この報告書は、米国政府を調査する超党派の監視団体、政府監査院(GAO)が発表した。報告書は「クラウドシーディング」、つまり雲にヨウ化銀の結晶を散布して崩壊させ、あの甘い雨を降らせる手法に焦点を絞っている。西部諸州では干ばつが日常的に発生しており、多くの地方自治体がクラウドシーディングを用いて雨を降らせようとしている。
効果は薄い。GAOは、クラウドシーディングには一定の有効性があると認めているものの、その効果を測定することはほぼ不可能だと述べている。「クラウドシーディングは水の利用可能性を高め、経済、環境、そして人間の健康に利益をもたらす可能性がある。GAOが検証した研究では、追加降水量の推定値は0~20%の範囲であった」と報告書は述べている。「しかしながら、有効性に関する研究には限界があるため、クラウドシーディングの効果を評価することは困難である。

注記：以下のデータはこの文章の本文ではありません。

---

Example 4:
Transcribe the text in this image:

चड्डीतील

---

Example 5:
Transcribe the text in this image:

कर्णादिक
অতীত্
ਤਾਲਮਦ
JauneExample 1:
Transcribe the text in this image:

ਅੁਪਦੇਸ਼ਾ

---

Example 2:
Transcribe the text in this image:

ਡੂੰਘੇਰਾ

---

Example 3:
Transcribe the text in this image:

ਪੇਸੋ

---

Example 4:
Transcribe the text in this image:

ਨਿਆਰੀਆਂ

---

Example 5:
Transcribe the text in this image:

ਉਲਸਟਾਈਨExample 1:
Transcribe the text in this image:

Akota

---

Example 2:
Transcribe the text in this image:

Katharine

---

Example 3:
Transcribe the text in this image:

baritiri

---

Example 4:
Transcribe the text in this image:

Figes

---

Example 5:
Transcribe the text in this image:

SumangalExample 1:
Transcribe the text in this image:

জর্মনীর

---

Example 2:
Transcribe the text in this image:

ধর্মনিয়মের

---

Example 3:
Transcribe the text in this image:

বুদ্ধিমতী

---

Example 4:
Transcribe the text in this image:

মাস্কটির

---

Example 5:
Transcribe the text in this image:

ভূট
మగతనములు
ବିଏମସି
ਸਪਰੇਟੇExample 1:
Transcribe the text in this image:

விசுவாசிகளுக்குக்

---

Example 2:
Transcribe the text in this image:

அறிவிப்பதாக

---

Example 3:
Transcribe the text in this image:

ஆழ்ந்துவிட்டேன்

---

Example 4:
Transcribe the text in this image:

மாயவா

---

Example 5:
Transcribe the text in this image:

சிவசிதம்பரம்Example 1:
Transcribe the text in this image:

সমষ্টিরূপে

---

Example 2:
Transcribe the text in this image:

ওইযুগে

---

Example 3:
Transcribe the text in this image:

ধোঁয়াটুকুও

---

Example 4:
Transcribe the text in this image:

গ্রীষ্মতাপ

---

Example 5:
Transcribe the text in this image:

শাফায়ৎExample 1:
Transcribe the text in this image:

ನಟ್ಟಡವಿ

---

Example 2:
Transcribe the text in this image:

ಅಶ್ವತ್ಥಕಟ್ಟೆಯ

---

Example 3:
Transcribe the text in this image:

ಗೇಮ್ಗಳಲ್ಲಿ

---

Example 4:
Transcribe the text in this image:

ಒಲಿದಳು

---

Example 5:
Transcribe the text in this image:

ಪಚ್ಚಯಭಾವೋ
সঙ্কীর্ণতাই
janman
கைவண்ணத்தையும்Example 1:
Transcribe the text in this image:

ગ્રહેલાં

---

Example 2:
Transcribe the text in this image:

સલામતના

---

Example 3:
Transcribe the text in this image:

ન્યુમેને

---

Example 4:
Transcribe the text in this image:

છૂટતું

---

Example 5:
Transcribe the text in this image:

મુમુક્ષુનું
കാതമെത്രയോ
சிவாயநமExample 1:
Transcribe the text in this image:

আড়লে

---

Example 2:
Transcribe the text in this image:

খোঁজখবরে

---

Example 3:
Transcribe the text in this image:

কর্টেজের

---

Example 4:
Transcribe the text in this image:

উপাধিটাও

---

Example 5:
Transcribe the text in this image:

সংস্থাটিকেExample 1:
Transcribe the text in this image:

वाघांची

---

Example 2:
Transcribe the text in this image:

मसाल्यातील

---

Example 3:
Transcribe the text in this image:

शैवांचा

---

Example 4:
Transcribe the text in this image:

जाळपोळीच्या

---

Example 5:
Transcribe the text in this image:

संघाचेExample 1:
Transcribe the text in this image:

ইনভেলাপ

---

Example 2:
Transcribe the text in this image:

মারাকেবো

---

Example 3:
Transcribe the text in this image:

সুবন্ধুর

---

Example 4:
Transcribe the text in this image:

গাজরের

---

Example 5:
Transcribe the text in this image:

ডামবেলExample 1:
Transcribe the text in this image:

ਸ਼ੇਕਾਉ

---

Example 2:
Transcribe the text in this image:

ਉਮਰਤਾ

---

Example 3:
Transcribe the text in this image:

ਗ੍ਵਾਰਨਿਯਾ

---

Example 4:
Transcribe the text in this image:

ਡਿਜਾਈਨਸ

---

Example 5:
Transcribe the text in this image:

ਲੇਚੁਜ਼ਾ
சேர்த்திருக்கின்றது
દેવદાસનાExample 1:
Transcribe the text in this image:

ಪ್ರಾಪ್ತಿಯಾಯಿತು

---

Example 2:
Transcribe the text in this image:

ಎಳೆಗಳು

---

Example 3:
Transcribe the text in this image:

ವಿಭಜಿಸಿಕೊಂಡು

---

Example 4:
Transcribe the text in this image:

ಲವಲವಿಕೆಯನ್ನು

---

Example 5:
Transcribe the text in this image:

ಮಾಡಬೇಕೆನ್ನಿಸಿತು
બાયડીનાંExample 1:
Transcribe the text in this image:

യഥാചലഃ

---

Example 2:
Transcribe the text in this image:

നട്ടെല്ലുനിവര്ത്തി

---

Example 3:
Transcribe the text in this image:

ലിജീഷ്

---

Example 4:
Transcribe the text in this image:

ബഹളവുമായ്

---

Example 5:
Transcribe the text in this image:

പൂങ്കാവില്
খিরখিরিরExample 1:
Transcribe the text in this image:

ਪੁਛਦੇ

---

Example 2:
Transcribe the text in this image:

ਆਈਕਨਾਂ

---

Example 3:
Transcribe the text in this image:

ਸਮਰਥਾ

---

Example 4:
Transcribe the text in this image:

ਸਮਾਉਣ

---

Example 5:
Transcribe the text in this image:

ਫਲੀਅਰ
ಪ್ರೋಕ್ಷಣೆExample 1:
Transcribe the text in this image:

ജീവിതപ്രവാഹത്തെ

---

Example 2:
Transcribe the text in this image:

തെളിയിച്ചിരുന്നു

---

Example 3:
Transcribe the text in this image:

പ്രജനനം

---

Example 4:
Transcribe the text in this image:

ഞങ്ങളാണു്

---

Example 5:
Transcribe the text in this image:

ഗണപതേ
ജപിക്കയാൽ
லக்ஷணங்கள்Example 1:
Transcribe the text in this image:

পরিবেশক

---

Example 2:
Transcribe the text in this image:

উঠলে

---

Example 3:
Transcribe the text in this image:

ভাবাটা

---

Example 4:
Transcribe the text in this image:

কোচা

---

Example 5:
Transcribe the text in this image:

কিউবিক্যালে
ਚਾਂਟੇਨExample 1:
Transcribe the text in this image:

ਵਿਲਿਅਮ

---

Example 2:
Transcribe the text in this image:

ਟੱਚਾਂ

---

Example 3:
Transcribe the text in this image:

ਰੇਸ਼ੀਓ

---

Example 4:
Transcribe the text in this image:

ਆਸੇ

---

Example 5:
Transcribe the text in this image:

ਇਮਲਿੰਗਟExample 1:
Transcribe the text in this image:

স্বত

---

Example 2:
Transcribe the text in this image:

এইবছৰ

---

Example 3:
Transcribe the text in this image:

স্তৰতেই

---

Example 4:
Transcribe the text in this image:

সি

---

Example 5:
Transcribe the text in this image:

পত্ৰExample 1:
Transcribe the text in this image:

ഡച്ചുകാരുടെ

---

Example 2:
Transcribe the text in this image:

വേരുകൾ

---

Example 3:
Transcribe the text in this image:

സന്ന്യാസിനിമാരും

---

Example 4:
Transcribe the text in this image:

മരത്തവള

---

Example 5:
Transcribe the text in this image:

」
雲に何かを撒いて雨を降らせるというアイデアは19世紀後半に始まりましたが、第二次世界大戦後まで研究・完成することはありませんでした。「科学者たちは1940年代に、ドライアイスやヨウ化銀の結晶を用いて雲に含まれる水分から人工的に氷の結晶を生成できることを実験室で観察し、雲の種まきの基礎を実証しました」とGAOは報告書で述べています。「この発見を受けて、野外実験を含む研究開発に連邦政府から多額の資金が投入されました。例えば、1978年度の気象制御に対する連邦政府の資金総額は、2024年のドル換算で約6,800万ドルでした。」

科学者たちは、それが本当に効果的だったのか、あるいはもし効果があったとしても、その効果がどれほどのものだったのかを完全に証明することはできませんでした。1980年代、連邦政府はクラウドシーディングのための資金を削減しました。今日では、クラウドシーディング計画のほとんどは地方自治体の管轄となっています。GAOによると、9つの州(カリフォルニア州、コロラド州、アイダホ州、ネバダ州、ニューメキシコ州、ノースダコタ州、テキサス州、ユタ州、ワイオミング州)がクラウドシーディングを行っています。
散布の方法や詳細は国や州によって大きく異なります。雲の上空や雲の中を飛行する航空機から散布する場合もあれば、地上に設置した大型の砲から粒子を大気中に噴射する場合もあります。ヨウ化銀が用いられることが多いですが、塩化ナトリウム、ドライアイス、液体プロパンなどの塩も使用されます。
GAOの報告書は、この技術の限界を列挙している。ユタ州だけでも、雲のシーディングに年間1200万ドルを投じているが、その成果は目覚ましいものではない。雲のシーディングがなければどれだけの雨が降っていたかを推定することは難しいため、いかなる研究においても対照群を作る適切な方法はない。また、シーディングが特定の地域の降雨量にどの程度影響を与えたかを知ることも困難だ。これまでに行われた雲のシーディングによる降雨量に関する研究の多くは、統計的に有意な結果を示していない。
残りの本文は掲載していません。